(Extracted records)
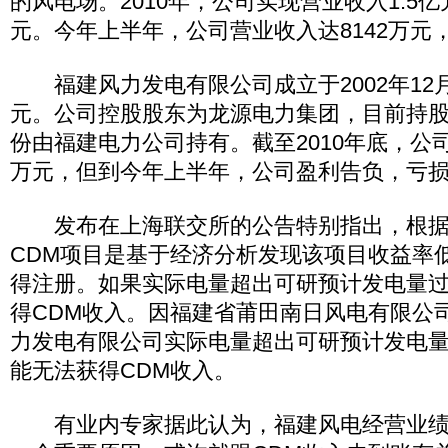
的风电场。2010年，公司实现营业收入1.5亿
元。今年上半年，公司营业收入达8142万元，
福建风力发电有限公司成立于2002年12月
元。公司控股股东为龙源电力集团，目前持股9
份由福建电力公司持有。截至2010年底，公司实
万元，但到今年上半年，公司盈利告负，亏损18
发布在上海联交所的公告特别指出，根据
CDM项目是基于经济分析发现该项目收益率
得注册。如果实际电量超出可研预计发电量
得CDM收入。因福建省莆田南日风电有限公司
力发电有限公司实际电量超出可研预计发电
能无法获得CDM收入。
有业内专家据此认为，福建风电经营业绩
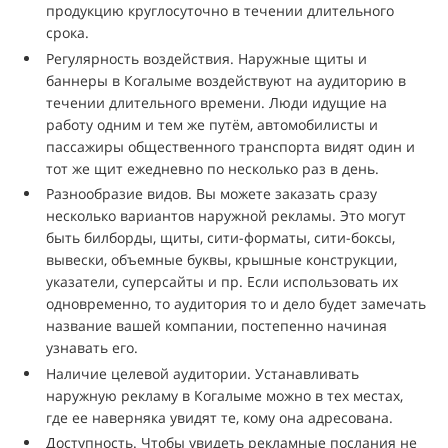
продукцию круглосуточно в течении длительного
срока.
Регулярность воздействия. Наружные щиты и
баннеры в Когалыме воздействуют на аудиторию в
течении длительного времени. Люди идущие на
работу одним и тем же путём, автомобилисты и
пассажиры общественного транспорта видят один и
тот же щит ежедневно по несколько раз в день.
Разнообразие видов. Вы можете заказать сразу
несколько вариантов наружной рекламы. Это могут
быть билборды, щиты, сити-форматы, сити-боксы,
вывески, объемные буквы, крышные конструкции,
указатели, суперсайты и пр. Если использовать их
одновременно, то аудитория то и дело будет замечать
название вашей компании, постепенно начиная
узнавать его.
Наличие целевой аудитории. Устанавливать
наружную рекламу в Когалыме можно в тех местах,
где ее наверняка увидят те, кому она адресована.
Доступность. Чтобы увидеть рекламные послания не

(Directions):
The range begins at the line containing "название вашей компании, постепенно начиная" and ends at the last line of the entries; reproduce it exactly.

(Solution below):
название вашей компании, постепенно начиная
узнавать его.
Наличие целевой аудитории. Устанавливать
наружную рекламу в Когалыме можно в тех местах,
где ее наверняка увидят те, кому она адресована.
Доступность. Чтобы увидеть рекламные послания не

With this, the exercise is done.